__Teks untuk dianalisis__:
=======

Namun ternyata kendala lain menghampiriku….
Benjolan di payudara
Pada saat terindikasi HPV, aku disarankan untuk melepas IUD. Aku langsung menyetujuinya, karena aku memang bermaksud melepasnya untuk hamil anak kedua. Namun setelah dilepas, aku malah tidak mengalami haid selama 7 bulan.
Untuk mengembalikan siklus haid, aku disarankan untuk terapi hormon. Belum sampai satu bulan, tiba-tiba aku merasa ada benjolan yang di payudara kananku. Aku pun langsung memeriksakan diri ke ahli onkologi, dan dirujuk untuk melakukan USG mammae.
Hasil USG menunjukkan adanya 4 benjolan, walau hanya 1 benjolan yang teraba secara nyata saat melakukan gerakan SADARI. Tak sampai seminggu kemudian aku langsung menjalani operasi.
Alhamdulillah, hasil tes patologi itu sangat melegakan perasaanku. Benjolan tersebut tidak membahayakan seperti yang aku khawatirkan sebelumnya.
Operasi ambeien serta adanya kista ovarium
Tak sampai tiga bulan kemudian, aku merasa sakit di sebelah kanan bawah perutku. Aku kembali memeriksakan diri ke internis. Aku pun menjalani serangkaian pemeriksaan laboratorium dan radiologi. Hasilnya, lagi-lagi terdapat benda asing di tubuhku, yaitu kista di ovarium kanan.

=======

__Data yang diberikan__:
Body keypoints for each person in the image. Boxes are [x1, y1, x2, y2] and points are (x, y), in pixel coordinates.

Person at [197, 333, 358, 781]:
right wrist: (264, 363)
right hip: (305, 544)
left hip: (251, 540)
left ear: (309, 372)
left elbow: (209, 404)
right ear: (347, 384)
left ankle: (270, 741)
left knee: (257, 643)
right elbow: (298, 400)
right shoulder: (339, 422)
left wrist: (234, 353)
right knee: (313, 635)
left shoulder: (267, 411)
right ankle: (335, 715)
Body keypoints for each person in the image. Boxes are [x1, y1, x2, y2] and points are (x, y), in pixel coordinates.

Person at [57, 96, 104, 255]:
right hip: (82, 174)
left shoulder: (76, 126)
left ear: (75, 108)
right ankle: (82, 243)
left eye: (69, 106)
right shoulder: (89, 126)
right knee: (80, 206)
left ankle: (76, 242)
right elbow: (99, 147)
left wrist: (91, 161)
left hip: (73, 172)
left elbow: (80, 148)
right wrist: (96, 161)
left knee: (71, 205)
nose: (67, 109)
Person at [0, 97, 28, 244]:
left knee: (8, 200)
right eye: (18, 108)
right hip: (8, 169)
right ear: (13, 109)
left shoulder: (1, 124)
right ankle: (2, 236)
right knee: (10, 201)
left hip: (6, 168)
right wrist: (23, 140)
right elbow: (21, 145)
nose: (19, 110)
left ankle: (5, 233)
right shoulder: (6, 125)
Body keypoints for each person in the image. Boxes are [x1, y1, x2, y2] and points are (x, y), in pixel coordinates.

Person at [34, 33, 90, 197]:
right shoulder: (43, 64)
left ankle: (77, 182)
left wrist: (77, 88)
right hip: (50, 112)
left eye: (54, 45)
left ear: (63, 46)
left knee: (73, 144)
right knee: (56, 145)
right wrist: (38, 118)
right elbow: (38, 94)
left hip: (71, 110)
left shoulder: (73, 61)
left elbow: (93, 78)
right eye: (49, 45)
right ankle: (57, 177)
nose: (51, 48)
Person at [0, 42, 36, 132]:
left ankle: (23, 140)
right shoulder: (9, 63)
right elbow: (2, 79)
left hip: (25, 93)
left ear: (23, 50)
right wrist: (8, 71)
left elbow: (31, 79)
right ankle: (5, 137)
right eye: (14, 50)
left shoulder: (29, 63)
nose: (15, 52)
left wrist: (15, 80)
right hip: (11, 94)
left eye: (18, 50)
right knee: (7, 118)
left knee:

=======

__Hasil yang diharapkan__: Ketik ulang seluruh teks tentang benjolan di payudara dan kista ovarium di atas tanpa mengubah satu karakter pun.

__Jawaban latihan__:
Namun ternyata kendala lain menghampiriku….
Benjolan di payudara
Pada saat terindikasi HPV, aku disarankan untuk melepas IUD. Aku langsung menyetujuinya, karena aku memang bermaksud melepasnya untuk hamil anak kedua. Namun setelah dilepas, aku malah tidak mengalami haid selama 7 bulan.
Untuk mengembalikan siklus haid, aku disarankan untuk terapi hormon. Belum sampai satu bulan, tiba-tiba aku merasa ada benjolan yang di payudara kananku. Aku pun langsung memeriksakan diri ke ahli onkologi, dan dirujuk untuk melakukan USG mammae.
Hasil USG menunjukkan adanya 4 benjolan, walau hanya 1 benjolan yang teraba secara nyata saat melakukan gerakan SADARI. Tak sampai seminggu kemudian aku langsung menjalani operasi.
Alhamdulillah, hasil tes patologi itu sangat melegakan perasaanku. Benjolan tersebut tidak membahayakan seperti yang aku khawatirkan sebelumnya.
Operasi ambeien serta adanya kista ovarium
Tak sampai tiga bulan kemudian, aku merasa sakit di sebelah kanan bawah perutku. Aku kembali memeriksakan diri ke internis. Aku pun menjalani serangkaian pemeriksaan laboratorium dan radiologi. Hasilnya, lagi-lagi terdapat benda asing di tubuhku, yaitu kista di ovarium kanan.